1 The effects of the Ca 2+ channel blockers ω‐conotoxin (ω‐CgTx), nifedipine and diltiazem, on the increase in tritium overflow and perfusion pressure elicited by renal nerve stimulation (RNS), veratridine (Vt) and potassium chloride (KCl), and on the vasoconstrictor response produced by noradrenaline (NA) were investigated in the isolated kidney of the rat perfused with Tyrode solution and prelabelled with [ 3 H]‐noradrenaline ([ 3 H]‐NA). 2 RNS (1–4Hz), Vt (15–90 nmol) and KCl (150–500 μmol) produced renal vasoconstriction and enhanced the tritium overflow in a frequency‐ and concentration‐dependent manner, respectively. 3 Administration of ω‐CgTx (50 n m ) inhibited RNS‐, Vt‐ and KCl‐induced overflow of tritium; the associated renal vasoconstriction produced by RNS or Vt but not by KCl was inhibited. In contrast, ω‐CgTx failed to alter the vasoconstrictor response elicited by exogenous NA. 4 Infusion of nifedipine (10 μ m ) enhanced the tritium overflow elicited by RNS and KCl but not by Vt; a low dose of nifedipine (1.4 μ m ) enhanced the tritium overflow elicited by all these stimuli. Low doses of diltiazem (6 μ m ) failed to alter the tritium overflow produced by these stimuli. However, higher doses of diltiazem (60 μ m ) reduced the tritium overflow elicted by RNS or Vt but enhanced that caused by KCl.

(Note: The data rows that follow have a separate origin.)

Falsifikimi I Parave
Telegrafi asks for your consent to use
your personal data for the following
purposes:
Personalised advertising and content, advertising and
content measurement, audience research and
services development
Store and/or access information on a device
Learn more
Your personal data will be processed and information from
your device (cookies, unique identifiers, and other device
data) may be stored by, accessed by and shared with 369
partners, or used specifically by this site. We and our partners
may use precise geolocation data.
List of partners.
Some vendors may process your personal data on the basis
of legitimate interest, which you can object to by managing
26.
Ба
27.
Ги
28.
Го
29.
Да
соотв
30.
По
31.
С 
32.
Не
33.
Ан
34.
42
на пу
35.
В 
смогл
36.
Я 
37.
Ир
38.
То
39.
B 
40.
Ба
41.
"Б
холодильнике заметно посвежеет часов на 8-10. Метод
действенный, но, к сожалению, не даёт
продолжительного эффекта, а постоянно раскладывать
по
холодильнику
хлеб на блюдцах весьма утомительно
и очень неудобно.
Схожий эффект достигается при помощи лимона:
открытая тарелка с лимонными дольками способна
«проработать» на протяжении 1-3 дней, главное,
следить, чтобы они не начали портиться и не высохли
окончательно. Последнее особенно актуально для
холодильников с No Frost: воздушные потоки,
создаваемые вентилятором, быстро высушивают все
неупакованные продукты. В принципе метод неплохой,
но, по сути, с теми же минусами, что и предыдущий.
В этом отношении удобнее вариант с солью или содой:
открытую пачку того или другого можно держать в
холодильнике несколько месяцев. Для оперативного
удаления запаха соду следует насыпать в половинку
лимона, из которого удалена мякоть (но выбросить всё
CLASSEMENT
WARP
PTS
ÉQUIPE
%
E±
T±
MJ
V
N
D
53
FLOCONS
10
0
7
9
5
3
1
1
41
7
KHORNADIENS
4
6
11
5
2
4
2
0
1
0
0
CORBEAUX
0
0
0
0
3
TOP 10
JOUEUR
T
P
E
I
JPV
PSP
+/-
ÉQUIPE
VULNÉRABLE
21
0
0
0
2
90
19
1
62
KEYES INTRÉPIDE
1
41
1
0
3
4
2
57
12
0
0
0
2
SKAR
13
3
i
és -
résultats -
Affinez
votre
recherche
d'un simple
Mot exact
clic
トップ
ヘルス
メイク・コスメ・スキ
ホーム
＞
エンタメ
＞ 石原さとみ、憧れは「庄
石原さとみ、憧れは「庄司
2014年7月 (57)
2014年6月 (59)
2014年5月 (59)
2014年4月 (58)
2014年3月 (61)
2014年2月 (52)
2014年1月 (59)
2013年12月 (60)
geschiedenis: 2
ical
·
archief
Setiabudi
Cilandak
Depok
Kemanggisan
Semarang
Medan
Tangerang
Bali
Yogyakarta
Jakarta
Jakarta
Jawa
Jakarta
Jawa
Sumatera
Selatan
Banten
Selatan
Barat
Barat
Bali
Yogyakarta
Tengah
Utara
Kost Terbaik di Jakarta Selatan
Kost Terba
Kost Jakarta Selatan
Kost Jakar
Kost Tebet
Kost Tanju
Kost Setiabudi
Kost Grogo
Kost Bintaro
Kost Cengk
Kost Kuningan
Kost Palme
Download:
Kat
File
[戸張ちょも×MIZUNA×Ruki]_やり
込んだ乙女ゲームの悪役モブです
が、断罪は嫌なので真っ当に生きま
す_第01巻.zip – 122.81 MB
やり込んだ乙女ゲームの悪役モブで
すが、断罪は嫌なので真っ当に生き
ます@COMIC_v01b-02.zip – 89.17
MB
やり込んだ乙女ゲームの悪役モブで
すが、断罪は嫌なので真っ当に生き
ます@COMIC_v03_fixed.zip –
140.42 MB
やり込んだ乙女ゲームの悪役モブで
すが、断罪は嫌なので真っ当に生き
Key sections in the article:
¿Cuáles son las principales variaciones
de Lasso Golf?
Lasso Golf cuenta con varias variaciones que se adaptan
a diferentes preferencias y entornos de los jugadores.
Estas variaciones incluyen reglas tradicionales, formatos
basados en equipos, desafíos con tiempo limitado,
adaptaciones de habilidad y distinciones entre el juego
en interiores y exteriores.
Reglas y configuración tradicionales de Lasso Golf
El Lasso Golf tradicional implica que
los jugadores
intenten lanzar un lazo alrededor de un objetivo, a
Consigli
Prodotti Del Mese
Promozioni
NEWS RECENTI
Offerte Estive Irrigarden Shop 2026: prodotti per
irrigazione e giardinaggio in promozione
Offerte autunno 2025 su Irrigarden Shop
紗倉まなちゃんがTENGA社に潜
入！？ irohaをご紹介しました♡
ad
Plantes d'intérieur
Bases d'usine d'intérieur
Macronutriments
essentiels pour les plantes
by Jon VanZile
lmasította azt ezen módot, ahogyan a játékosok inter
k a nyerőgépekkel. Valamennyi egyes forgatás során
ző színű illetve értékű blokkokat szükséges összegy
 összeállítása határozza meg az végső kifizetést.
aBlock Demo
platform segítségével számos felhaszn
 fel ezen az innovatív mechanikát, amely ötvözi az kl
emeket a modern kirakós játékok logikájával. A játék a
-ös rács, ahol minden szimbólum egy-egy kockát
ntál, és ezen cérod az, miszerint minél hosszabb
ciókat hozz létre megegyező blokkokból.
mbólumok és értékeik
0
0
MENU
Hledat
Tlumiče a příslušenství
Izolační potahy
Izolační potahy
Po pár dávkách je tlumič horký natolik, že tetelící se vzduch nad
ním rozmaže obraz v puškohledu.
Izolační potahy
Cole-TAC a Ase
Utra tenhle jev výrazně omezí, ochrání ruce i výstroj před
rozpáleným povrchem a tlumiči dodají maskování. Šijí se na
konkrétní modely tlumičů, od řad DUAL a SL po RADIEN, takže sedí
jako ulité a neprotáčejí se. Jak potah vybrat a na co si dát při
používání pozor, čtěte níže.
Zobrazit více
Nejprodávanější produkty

The renal vasoconstriction produced by RNS, Vt and KCl as well as by exogenous NA was inhibited by low and high doses of nifedipine and diltiazem. 5 These data suggest that (a) RNS, Vt and KCl enhance the release of adrenergic transmitter by promoting the influx of Ca 2+ into the nerve terminal through specific Ca 2+ channels, probably N‐type Ca 2+ channels that are distinct from those located in the vascular smooth muscle and (b) ω‐CgTx could be a useful tool to differentiate between Ca 2+ channels at the adrenergic nerve terminal and vascular smooth muscle.